Falconer was born on October 28, 1838. He was the son of Colonel Thomas A. Falconer. He had a brother, Howard, who later became a member of the Mississippi House of Representatives. He graduated from the University of Mississippi in 1860 and was a member of the Delta Kappa Epsilon fraternity. After graduating, he worked at his father's newspaper, the Southern Herald, in Holly Springs.

During the American Civil War, he enlisted in the 9th Mississippi Infantry Regiment on March 27, 1861, as a private. He was transferred to a clerk position, then was promoted to the rank of major. By the time he retired from the military, he was Assistant Adjutant General of Tennessee.

Following the war, Falconer and his brother Howard set up a law practice in Holly Springs, Mississippi, the town in which they resided. His home was known as White Pillars and a postcard was made of it. The University of Mississippi Libraries have a collection of his papers.
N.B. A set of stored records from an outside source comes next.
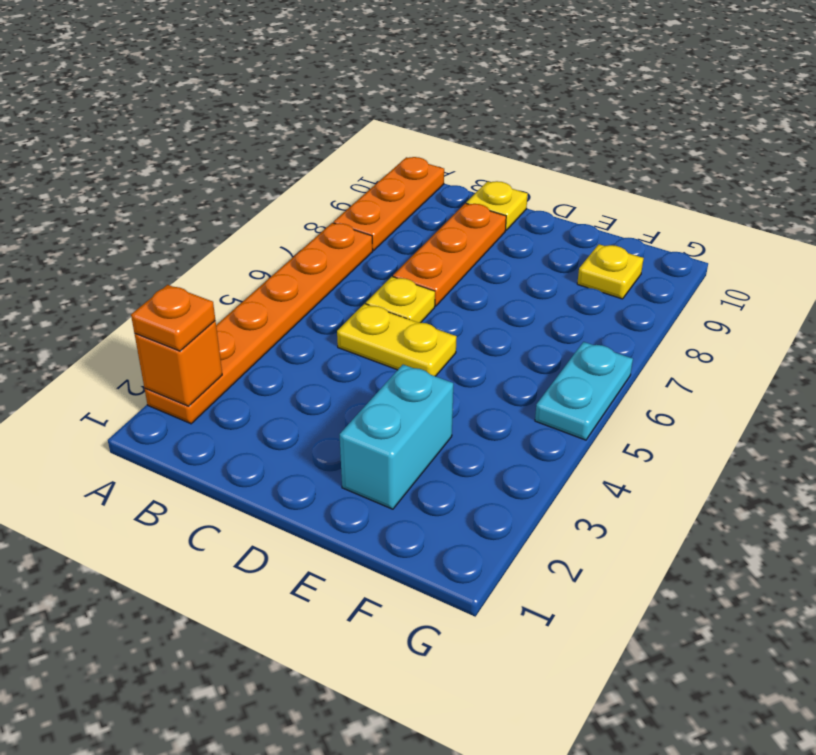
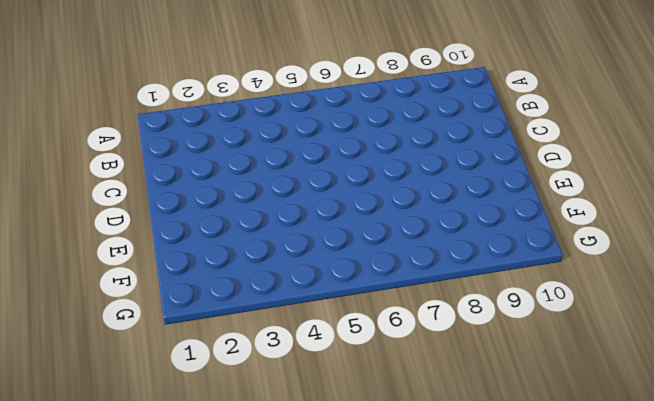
none -> orange 1x6 plate [145,223,373,424]
none -> orange 1x3 plate [334,157,444,250]

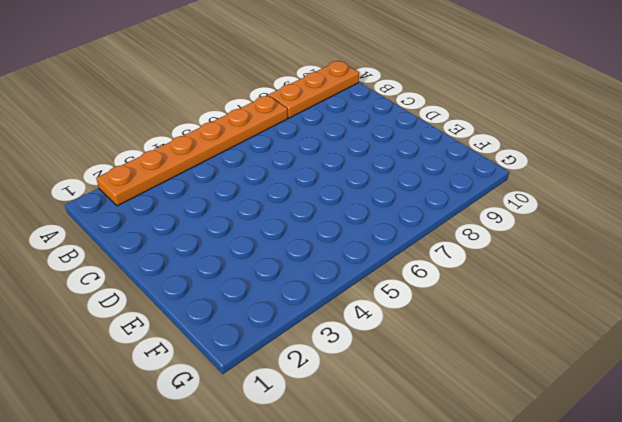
none -> yellow 1x2 plate [337,304,456,376]
none -> yellow 1x1 plate [366,277,435,323]

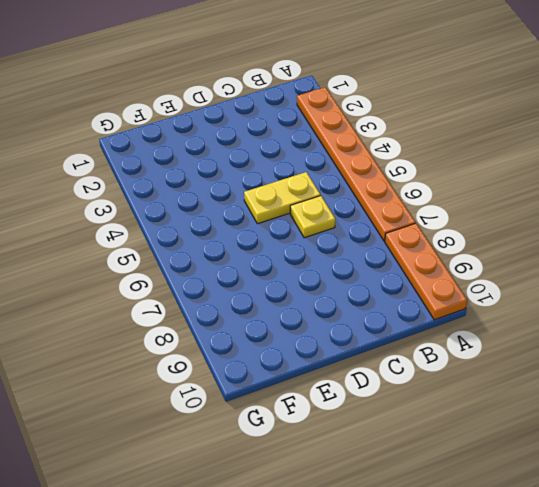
none -> orange 1x3 plate [393,203,506,306]
none -> yellow 1x1 plate [466,181,528,230]

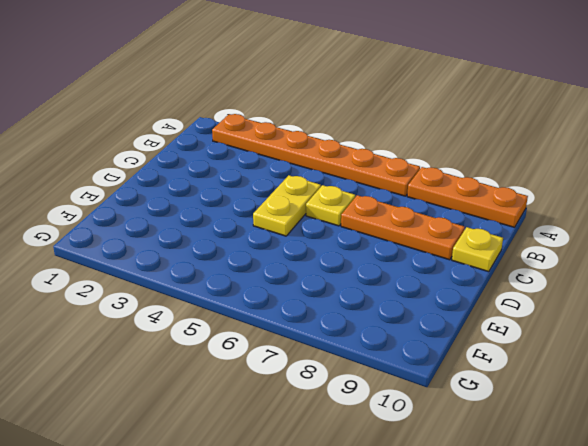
none -> cyan 1x2 brick [340,365,453,509]
none -> yellow 1x1 plate [577,244,644,299]

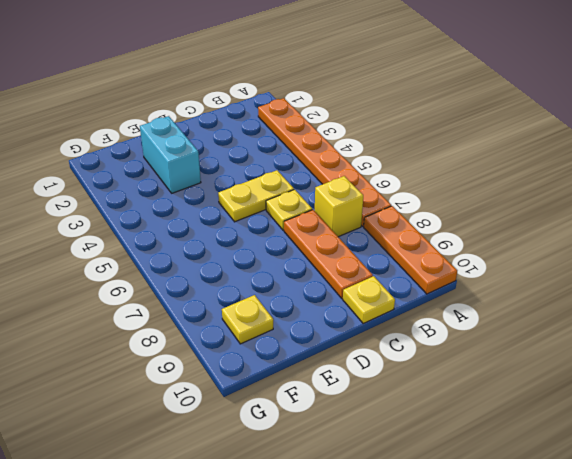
yellow 1x1 brick [315,176,363,237] -> none
none -> cyan 1x2 plate [535,342,633,440]
none -> orange 1x1 brick [135,321,222,406]

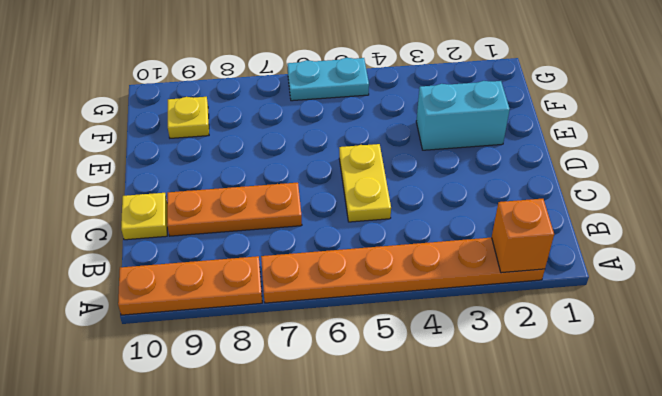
none -> yellow 1x1 plate [366,277,435,323]
none -> orange 1x1 plate [131,285,215,351]

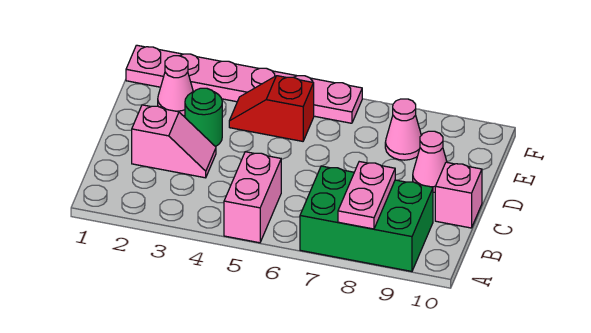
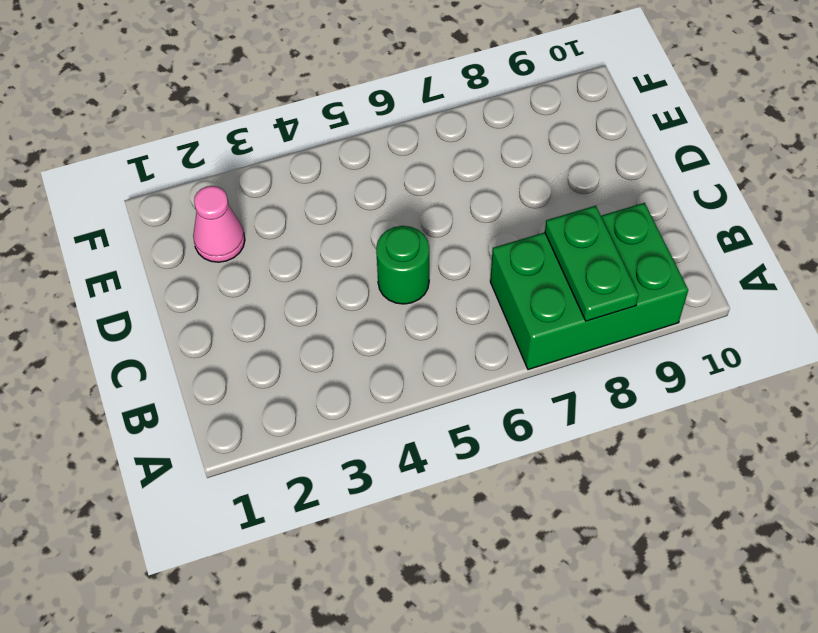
green 1x2 plate [545,206,639,321] -> pink 1x2 plate [338,162,395,229]
green 1x1 round brick [376,226,429,304] -> green 1x1 round brick moved to [185,88,222,147]
none -> pink 1x2 brick [224,152,281,243]
none -> pink 1x2 slope [132,105,216,178]

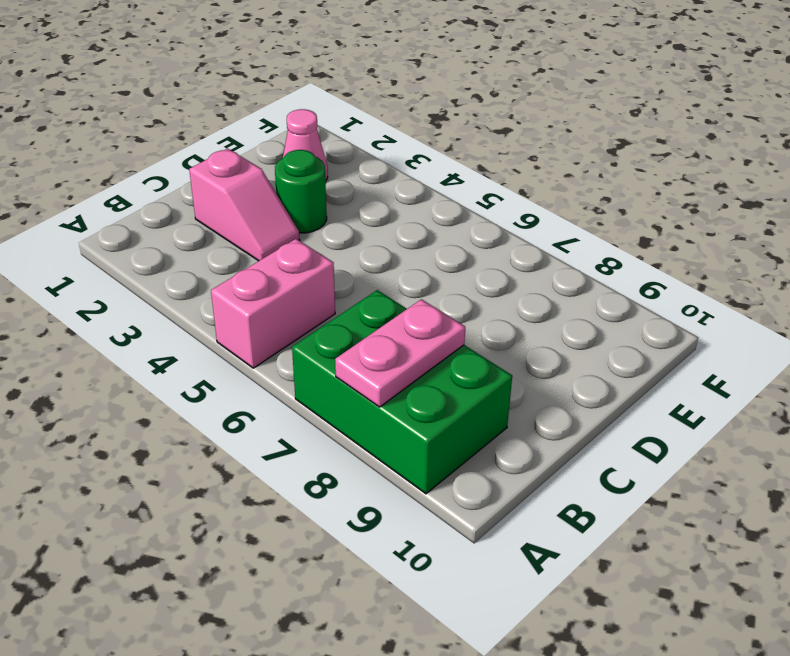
none -> pink 1x1 brick [435,162,482,228]
none -> pink 1x1 cone [413,131,447,192]

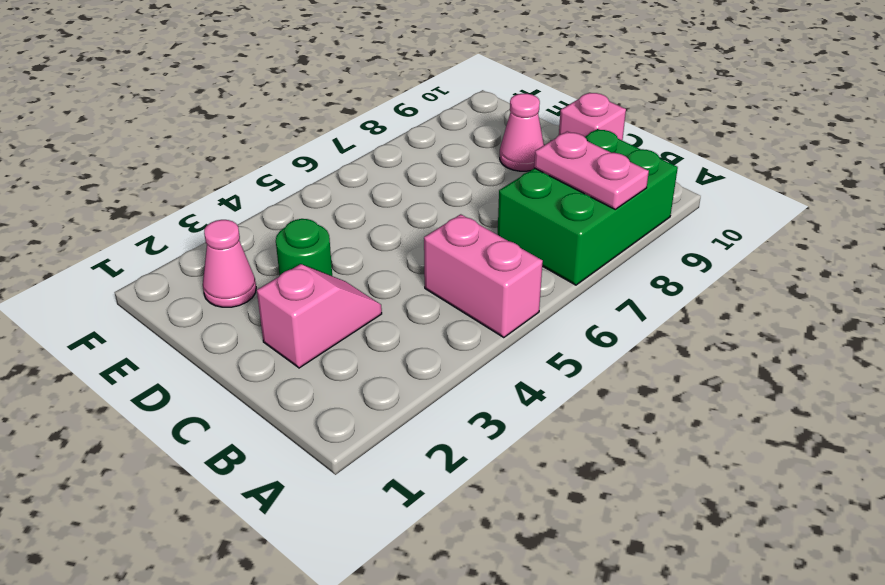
none -> red 1x2 slope [229,76,314,141]
none -> pink 1x1 cone [385,99,421,160]

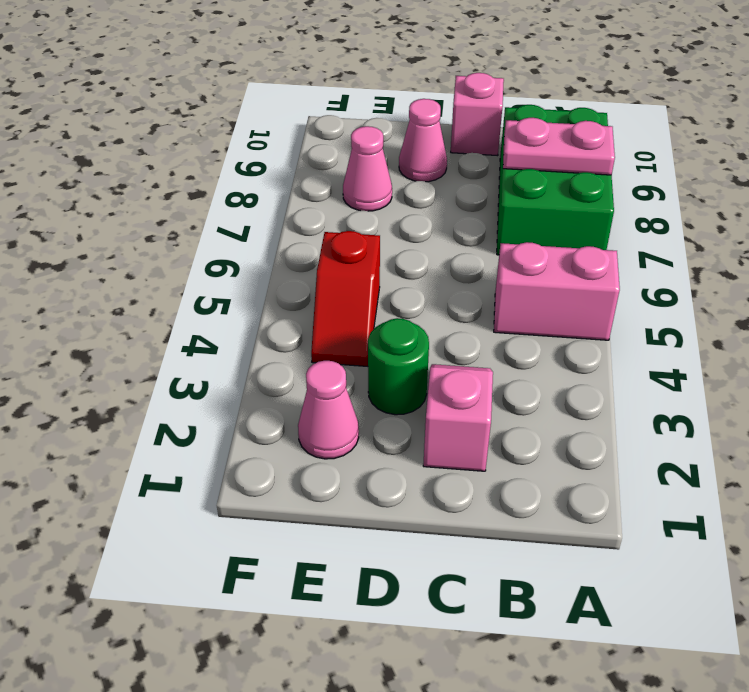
none -> pink 1x6 plate [126,45,362,123]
On November 6, 1877, Falconer was elected as a Democrat to the position of Secretary of State of Mississippi. He assumed the position on January 1, 1878. During the Lower Mississippi Valley yellow fever epidemic of 1878, Falconer returned to Holly Springs to nurse his father and brother. He then buried them after they died of the fever. Soon after, Falconer died there, on September 23, 1878, aged 39, also of yellow fever.